A production database is full of data that makes sense for its purpose, whether the database is 10GB or 10TB. Now if you take that database and clone it for QA or development suddenly the data is cumbersome, unnecessary. Terabytes of disk are provisioned simply to hold a replica for the purpose of testing a small subset of it. An entire architecture with its myriad support structures, historical data, indexes, and large objects cloned and ready just to be partially used, trashed, and rebuilt. This is waste, both of time and storage resources. To the business, having a duplicate environment makes absolute sense; however, from an IT point of view the repeated duplication of storage space and the time drain it cause just makes no sense at all.
When database copies are made from the same master database (the source environment , the master database, being used for cloning), typically 95% or more of the blocks are duplicated across all copies. In a QA, development, and reporting environments there will almost always be some changes exclusive to the cloned system; however, the amount is usually extremely small compared to the size of the source database. The unchanged blocks are redundant and take up massive amounts of disk space that could be saved if the blocks could somehow be shared.

**What the exercise asks:** Extract the passage on database cloning in full, word for word. The rows that come next are separate material and do not belong to the passage on database cloning.

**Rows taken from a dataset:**
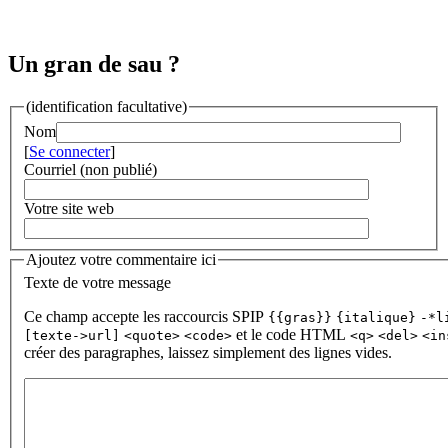
Un gran de sau ?
(identification facultative)
Nom
[
Se connecter
]
Courriel (non publié)
Votre site web
Ajoutez votre commentaire ici
Texte de votre message
Ce champ accepte les raccourcis SPIP
{{gras}}
{italique}
-*l
et le code HTML
[texte->url]
<quote>
<code>
<q>
<del>
<in
créer des paragraphes, laissez simplement des lignes vides.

**Completed exercise:**
A production database is full of data that makes sense for its purpose, whether the database is 10GB or 10TB. Now if you take that database and clone it for QA or development suddenly the data is cumbersome, unnecessary. Terabytes of disk are provisioned simply to hold a replica for the purpose of testing a small subset of it. An entire architecture with its myriad support structures, historical data, indexes, and large objects cloned and ready just to be partially used, trashed, and rebuilt. This is waste, both of time and storage resources. To the business, having a duplicate environment makes absolute sense; however, from an IT point of view the repeated duplication of storage space and the time drain it cause just makes no sense at all.
When database copies are made from the same master database (the source environment , the master database, being used for cloning), typically 95% or more of the blocks are duplicated across all copies. In a QA, development, and reporting environments there will almost always be some changes exclusive to the cloned system; however, the amount is usually extremely small compared to the size of the source database. The unchanged blocks are redundant and take up massive amounts of disk space that could be saved if the blocks could somehow be shared.